HealthShare Exchange (HSX) is a membership-dues-supported nonprofit health information exchange formed in 2009 and incorporated in 2012 by Greater Philadelphia’s hospitals, health systems, and healthcare insurers.[1][2] It links the electronic medical record (EMR) systems of different hospital health systems and other healthcare providers — and the claims data of healthcare insurers — to make this information accessible at inpatient and outpatient points of care (including medical practice offices) and for care management. HSX services provide recent clinical care information, and alert providers and health plans to care events.[2] Health information exchange makes patient care more informed and coordinated, and reduces unnecessary care and readmissions.  HSX serves the greater Delaware Valley region, including southeastern Pennsylvania and southern New Jersey.[2]

Background 
As a result of the federal Health Information Technology for Economic and Clinical Health Act and other regional healthcare drivers, local planning for HSX began in the summer of 2011. The Health Care Improvement Foundation (HCIF), a regional quality improvement non-profit organization, joined with hospitals, health plans, physicians, government representatives, and safety-net providers to explore how a formalized health information organization could enable better care for patients in the region.
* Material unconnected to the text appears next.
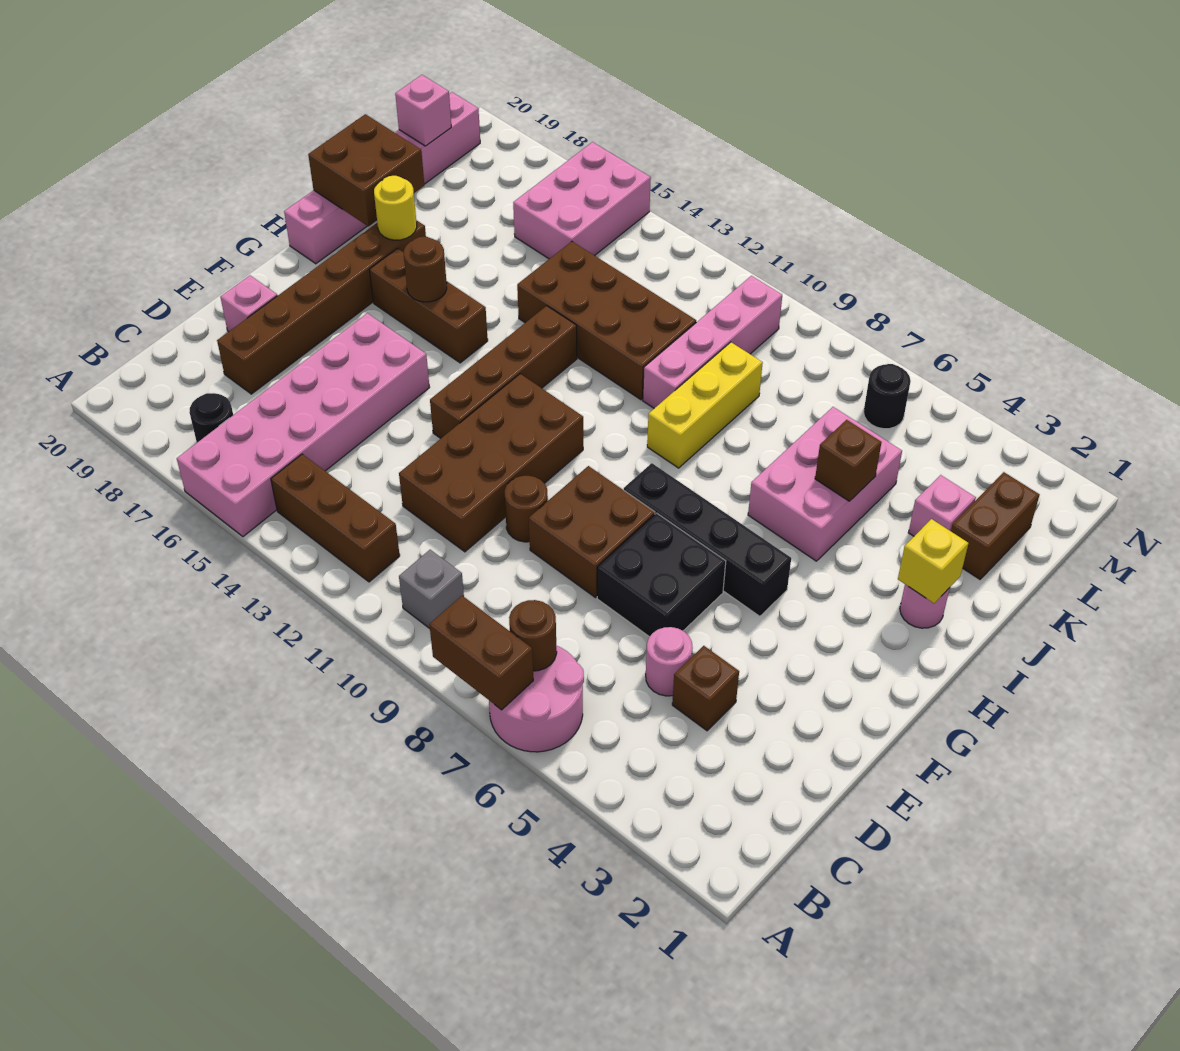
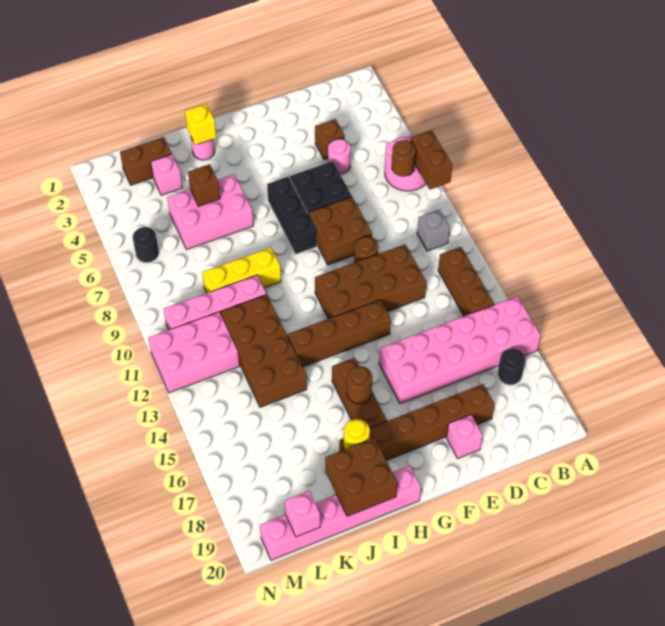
black brick G5:G8 level 1 -> black brick G6:G8 level 1
pink brick L15:N16 level 1 -> pink brick L11:N12 level 1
Resulting from a number of healthcare market drivers and challenges, HealthShare Exchange was formed as a collaboration among major healthcare stakeholders, including health plans and the acute care hospitals across the five-county region of Bucks, Chester, Delaware, Montgomery, and Philadelphia counties.

In May 2016, HSX was awarded a portion of a $3.8 million grant by the Pennsylvania eHealth Partnership Authority, which receives its funding through the Centers for Medicare and Medicaid Services. The Centers for Medicare and Medicaid Services runs an EHR incentive program that requires its participants to exchange health data in order to receive incentive payments.

Members 
HSX members include hospitals, health systems, ambulatory care practices, behavioral health organizations, health plans, and post-acute care facilities.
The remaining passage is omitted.